LISTED ENTRIES:
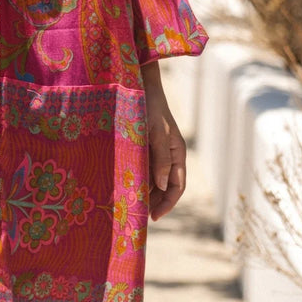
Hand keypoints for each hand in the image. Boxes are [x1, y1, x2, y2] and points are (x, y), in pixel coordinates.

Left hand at [141, 61, 186, 220]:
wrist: (139, 84)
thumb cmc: (150, 106)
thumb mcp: (157, 133)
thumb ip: (161, 159)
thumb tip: (161, 186)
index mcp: (177, 152)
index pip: (177, 186)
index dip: (167, 203)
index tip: (153, 217)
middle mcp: (168, 154)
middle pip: (164, 186)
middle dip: (154, 201)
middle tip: (137, 214)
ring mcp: (155, 150)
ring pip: (152, 178)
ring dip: (144, 191)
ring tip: (129, 203)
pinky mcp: (143, 145)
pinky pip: (142, 167)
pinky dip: (136, 178)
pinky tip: (123, 184)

PROBLEM:
Where a line above includes "pinky", copy that line.

EXERCISE OUTPUT:
pinky mcp: (143, 145)
pinky pip: (142, 167)
pinky dip: (136, 178)
pinky tip: (123, 184)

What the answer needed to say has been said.